The Antidote Is in the Tea
Researchers analyzed data procured from 131,401 people between 18 and 95 years old who underwent a physical exam at Paris IPC Preventive Medicine Center over January 2001-December 2008. Using an average of a 3.5 years followup, they determined that overall tea drinkers fared better, especially in terms of non-cardiovascular mortality, than did coffee drinkers. Over the span of the seven-year study there were 95 cardiovascular-related deaths and 632 non-cardiovascular deaths. Coffee and tea consumption was examined based on a self-administered questionnaire.
Results showed that people who drank coffee were much more likely to smoke than were people who drank tea. The more cups of coffee you drink, the more likely you are to light up.

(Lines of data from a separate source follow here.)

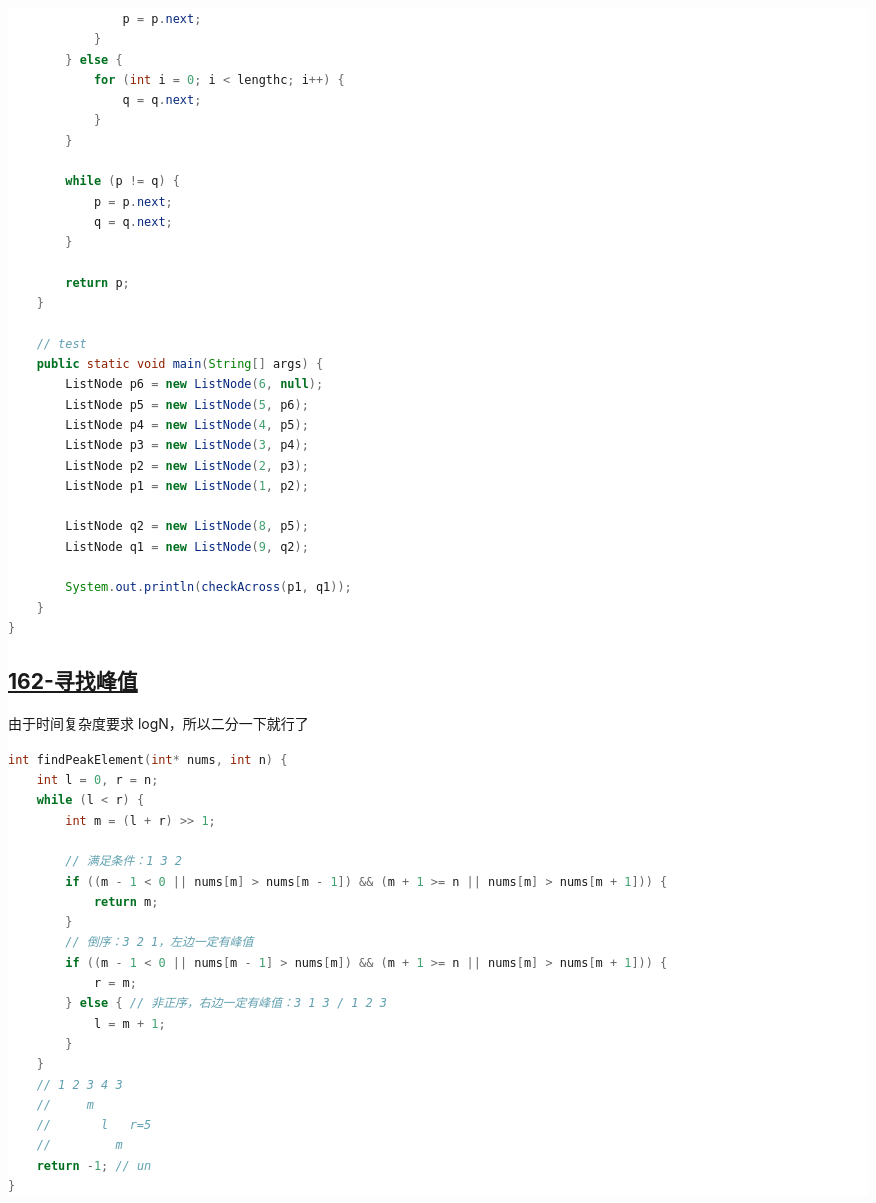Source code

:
 ``` java
                p = p.next;
            }
        } else {
            for (int i = 0; i < lengthc; i++) {
                q = q.next;
            }
        }

        while (p != q) {
            p = p.next;
            q = q.next;
        }

        return p;
    }

    // test
    public static void main(String[] args) {
        ListNode p6 = new ListNode(6, null);
        ListNode p5 = new ListNode(5, p6);
        ListNode p4 = new ListNode(4, p5);
        ListNode p3 = new ListNode(3, p4);
        ListNode p2 = new ListNode(2, p3);
        ListNode p1 = new ListNode(1, p2);

        ListNode q2 = new ListNode(8, p5);
        ListNode q1 = new ListNode(9, q2);

        System.out.println(checkAcross(p1, q1));
    }
}
```

## [162-寻找峰值](https://leetcode-cn.com/problems/find-peak-element/)

由于时间复杂度要求 logN，所以二分一下就行了

``` cpp
int findPeakElement(int* nums, int n) {
    int l = 0, r = n;
    while (l < r) {
        int m = (l + r) >> 1;

        // 满足条件：1 3 2
        if ((m - 1 < 0 || nums[m] > nums[m - 1]) && (m + 1 >= n || nums[m] > nums[m + 1])) {
            return m;
        }
        // 倒序：3 2 1，左边一定有峰值
        if ((m - 1 < 0 || nums[m - 1] > nums[m]) && (m + 1 >= n || nums[m] > nums[m + 1])) {
            r = m;
        } else { // 非正序，右边一定有峰值：3 1 3 / 1 2 3
            l = m + 1;
        }
    }
    // 1 2 3 4 3
    //     m
    //       l   r=5
    //         m
    return -1; // un
}
```
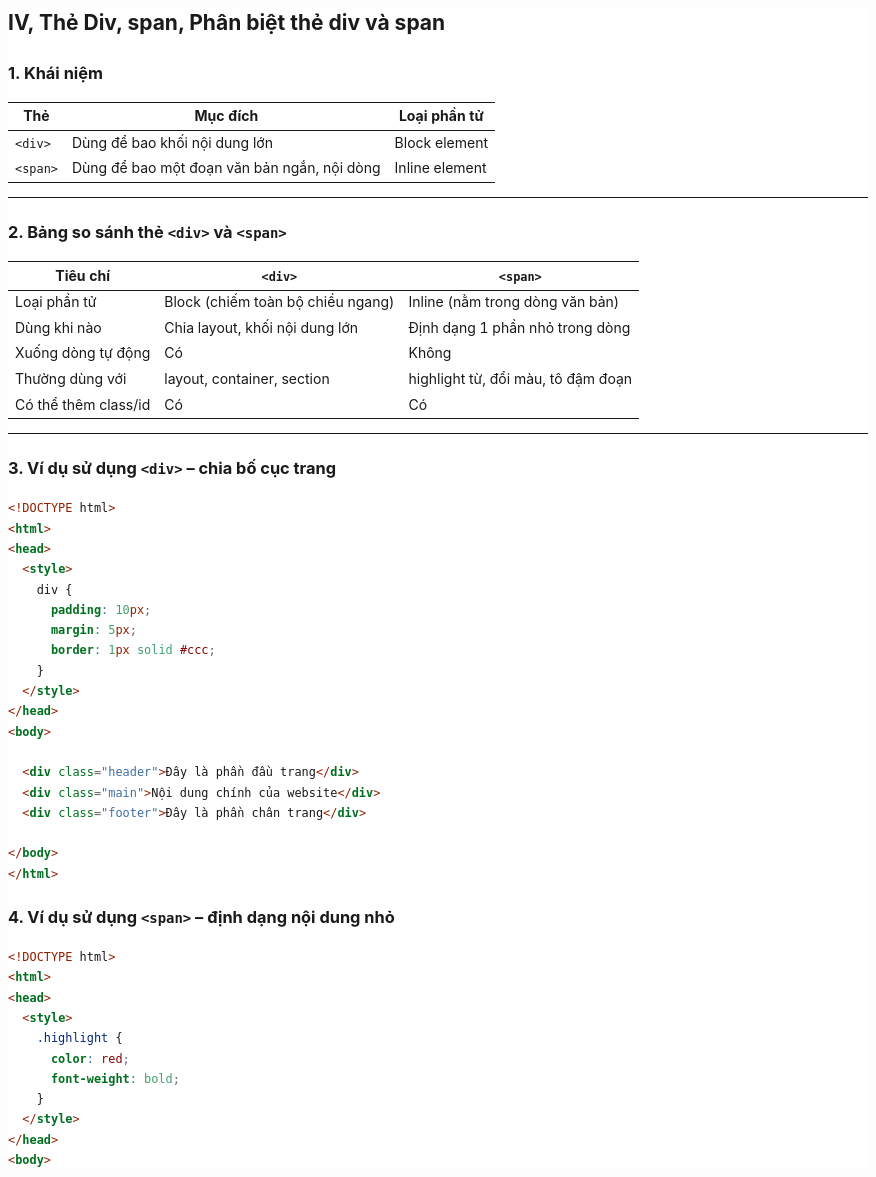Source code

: ## IV, Thẻ Div, span, Phân biệt thẻ div và span
### 1. Khái niệm

| Thẻ     | Mục đích                                 | Loại phần tử |
|----------|------------------------------------------|---------------|
| `<div>` | Dùng để bao khối nội dung lớn            | Block element |
| `<span>`| Dùng để bao một đoạn văn bản ngắn, nội dòng | Inline element |

---

### 2. Bảng so sánh thẻ `<div>` và `<span>`

| Tiêu chí             | `<div>`                               | `<span>`                            |
|----------------------|----------------------------------------|--------------------------------------|
| Loại phần tử         | Block (chiếm toàn bộ chiều ngang)      | Inline (nằm trong dòng văn bản)      |
| Dùng khi nào         | Chia layout, khối nội dung lớn         | Định dạng 1 phần nhỏ trong dòng      |
| Xuống dòng tự động   |  Có                                  |  Không                              |
| Thường dùng với      | layout, container, section             | highlight từ, đổi màu, tô đậm đoạn   |
| Có thể thêm class/id |  Có                                  | Có                                 |

---

### 3. Ví dụ sử dụng `<div>` – chia bố cục trang

```html
<!DOCTYPE html>
<html>
<head>
  <style>
    div {
      padding: 10px;
      margin: 5px;
      border: 1px solid #ccc;
    }
  </style>
</head>
<body>

  <div class="header">Đây là phần đầu trang</div>
  <div class="main">Nội dung chính của website</div>
  <div class="footer">Đây là phần chân trang</div>

</body>
</html>
```

### 4. Ví dụ sử dụng `<span>` – định dạng nội dung nhỏ
```html
<!DOCTYPE html>
<html>
<head>
  <style>
    .highlight {
      color: red;
      font-weight: bold;
    }
  </style>
</head>
<body>
```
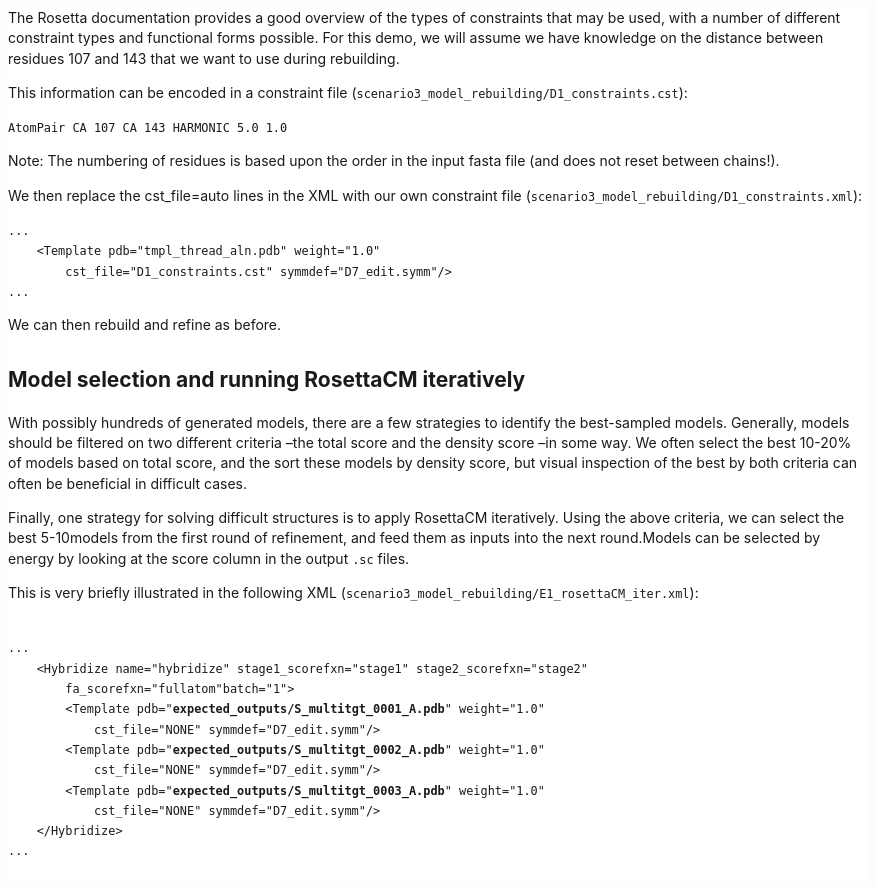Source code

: The Rosetta documentation provides a good overview of the types of constraints that may be used, with a number of different constraint types and functional forms possible. For this demo, we will assume we have knowledge on the distance between residues 107 and 143 that we want to use during rebuilding.

This information can be encoded in a constraint file (`scenario3_model_rebuilding/D1_constraints.cst`):

```
AtomPair CA 107 CA 143 HARMONIC 5.0 1.0
```

Note: The numbering of residues is based upon the order in the input fasta file (and does not reset between chains!).

We then replace the cst_file=auto lines in the XML with our own constraint file (`scenario3_model_rebuilding/D1_constraints.xml`):

```
...
	<Template pdb="tmpl_thread_aln.pdb" weight="1.0"
		cst_file="D1_constraints.cst" symmdef="D7_edit.symm"/>
...
```

We can then rebuild and refine as before.

## Model selection and running RosettaCM iteratively

With possibly hundreds of generated models, there are a few strategies to identify the best-sampled models. Generally, models should be filtered on two different criteria –the total score and the density score –in some way. We often select the best 10-20% of models based on total score, and the sort these models by density score, but visual inspection of the best by both criteria can often be beneficial in difficult cases.

Finally, one strategy for solving difficult structures is to apply RosettaCM iteratively. Using the above criteria, we can select the best 5-10models from the first round of refinement, and feed them as inputs into the next round.Models can be selected by energy by looking at the score column in the output `.sc` files.


This is very briefly illustrated in the following XML (`scenario3_model_rebuilding/E1_rosettaCM_iter.xml`):

<pre>
<code>
...
	&lt;Hybridize name="hybridize" stage1_scorefxn="stage1" stage2_scorefxn="stage2"
		fa_scorefxn="fullatom"batch="1">
		&lt;Template pdb="<b>expected_outputs/S_multitgt_0001_A.pdb</b>" weight="1.0"
			cst_file="NONE" symmdef="D7_edit.symm"/>
		&lt;Template pdb="<b>expected_outputs/S_multitgt_0002_A.pdb</b>" weight="1.0"
			cst_file="NONE" symmdef="D7_edit.symm"/>
		&lt;Template pdb="<b>expected_outputs/S_multitgt_0003_A.pdb</b>" weight="1.0"
			cst_file="NONE" symmdef="D7_edit.symm"/>
	&lt;/Hybridize>
...
</code>
</pre>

- Non-coffee drinkers: 17% smoked
- 1-4 cups of coffee/day drinkers: 31% smoked
- 4+ cups of coffee/day drinkers: 57% smoked
The relationship between drinking and smoking was reversed in tea drinkers. The more cups of tea you drink, the less likely you are to light up.
- Non-tea drinkers: 34% smoked
- 1-4 cups of tea/day drinkers: 24% smoked
- 4+ cups of tea/day drinkers: 29% smoked
This inverse relationship also extended to activity levels: the more tea you drink, the more physically active you tend to be.
Lead researcher Professor Nicolas Danchi summarized these results, stating: “Overall we tend to have a higher risk profile for coffee drinkers and a lower risk profile for tea drinkers. We also found big differences with gender. Men tend to drink coffee much more than women, while women tend to drink more tea than men.”
In terms of the ability of coffee and tea to slash cardiovascular mortality risk, once results were modified to account for smoking, researchers conceded that the higher risk was likely due to the smoking than to the consumption of coffee. Drinking coffee puts you at risk because it increases the likelihood that you are a smoker.
When results were adjusted for age, gender, and smoking, tea drinking didn’t significantly trend toward a reduced risk for cardiovascular mortality, but did show an influential effect on lowering your risk for non-cardiovascular death.
Danchin explains, “Tea drinking lowered the risk of non-CV death by 24% and the trend towards lowering CV mortality was nearly significant. When we extended our analysis to 2011 we found that tea continued to reduce overall mortality during the six-year period. Interestingly, most of the effect of tea on non-CV mortality was found in current or ex-smokers, while tea had a neutral effect in non-smokers.”
Why is tea the winner in the coffee vs tea debate? Researchers theorize tea is more effective in lowering risk due to its high antioxidant profile and the tendency of tea drinkers to lead more active, healthy lifestyles.